Task brief:
Copy out everything from the start of the entries down to the line containing "совместные действия на", substituting "Archive" for "Archives" and leaving everything else unchanged. Leave the pictures out of your copy.

== Data section ==

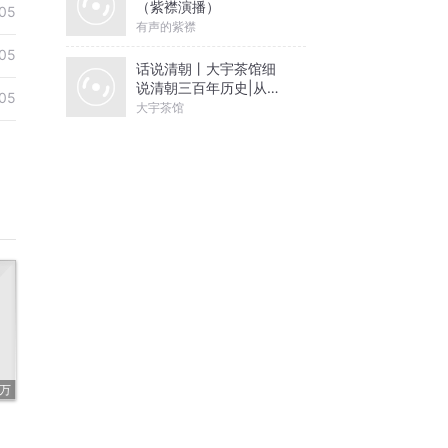
（紫襟演播）
05
有声的紫襟
05
话说清朝丨大宇茶馆细
说清朝三百年历史|从努
05
尔哈赤到末代皇帝溥仪|
大宇茶馆
康熙雍正乾隆
3万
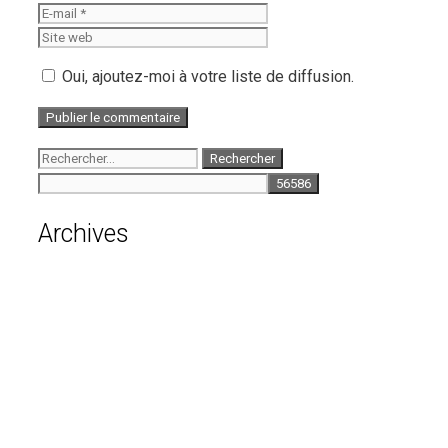
mail
Site
web
Oui, ajoutez-moi à votre liste de diffusion.
Rechercher :
Archives
août 2026
juillet 2026
juin 2026
mai 2026
avril 2026
mars 2026
février 2026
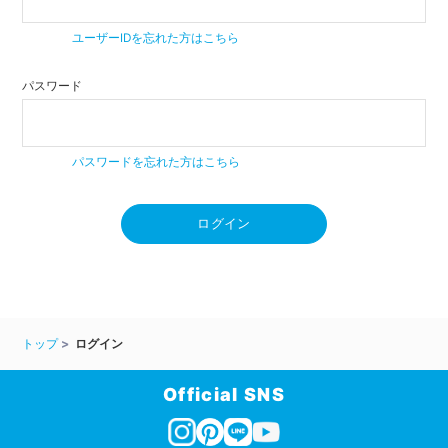
ユーザーIDを忘れた方はこちら
パスワード
パスワードを忘れた方はこちら
ログイン
トップ
ログイン
Official SNS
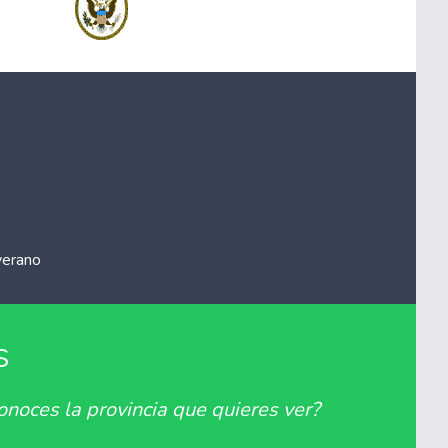
verano
s
onoces la provincia que quieres ver?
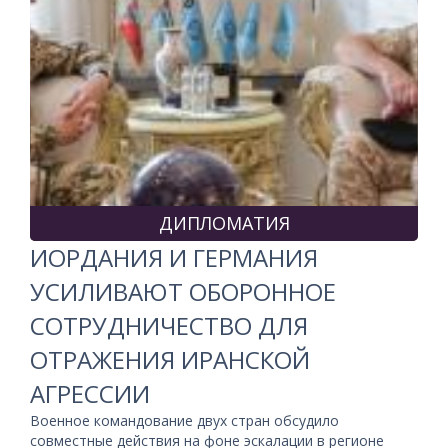
ДИПЛОМАТИЯ
ИОРДАНИЯ И ГЕРМАНИЯ
УСИЛИВАЮТ ОБОРОННОЕ
СОТРУДНИЧЕСТВО ДЛЯ
ОТРАЖЕНИЯ ИРАНСКОЙ
АГРЕССИИ
Военное командование двух стран обсудило
совместные действия на фоне эскалации в регионе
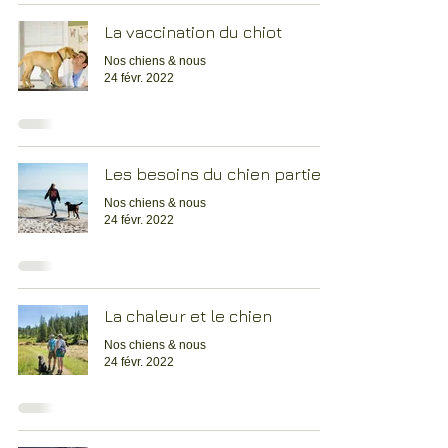
La vaccination du chiot
Nos chiens & nous
24 févr. 2022
Les besoins du chien partie 1
Nos chiens & nous
24 févr. 2022
La chaleur et le chien
Nos chiens & nous
24 févr. 2022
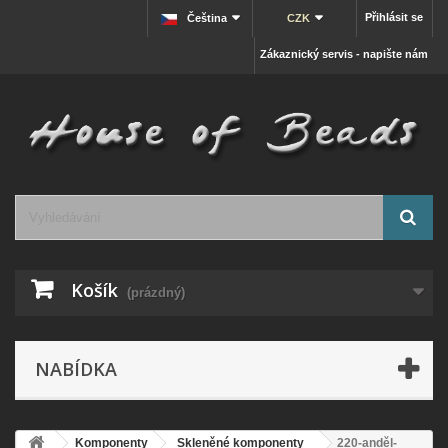
Přihlásit se
Čeština
CZK
Zákaznický servis - napište nám
Košík
(prázdný)
NABÍDKA
Komponenty
Skleněné komponenty
220-anděl-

===

Answer below:
（紫襟演播）
05
有声的紫襟
05
话说清朝丨大宇茶馆细
说清朝三百年历史|从努
05
尔哈赤到末代皇帝溥仪|
大宇茶馆
康熙雍正乾隆
3万
mail
Site
web
Oui, ajoutez-moi à votre liste de diffusion.
Rechercher :
Archive
août 2026
juillet 2026
juin 2026
mai 2026
avril 2026
mars 2026
février 2026
ユーザーIDを忘れた方はこちら
パスワード
パスワードを忘れた方はこちら
ログイン
トップ
ログイン
Official SNS
verano
s
onoces la provincia que quieres ver?
ДИПЛОМАТИЯ
ИОРДАНИЯ И ГЕРМАНИЯ
УСИЛИВАЮТ ОБОРОННОЕ
СОТРУДНИЧЕСТВО ДЛЯ
ОТРАЖЕНИЯ ИРАНСКОЙ
АГРЕССИИ
Военное командование двух стран обсудило
совместные действия на фоне эскалации в регионе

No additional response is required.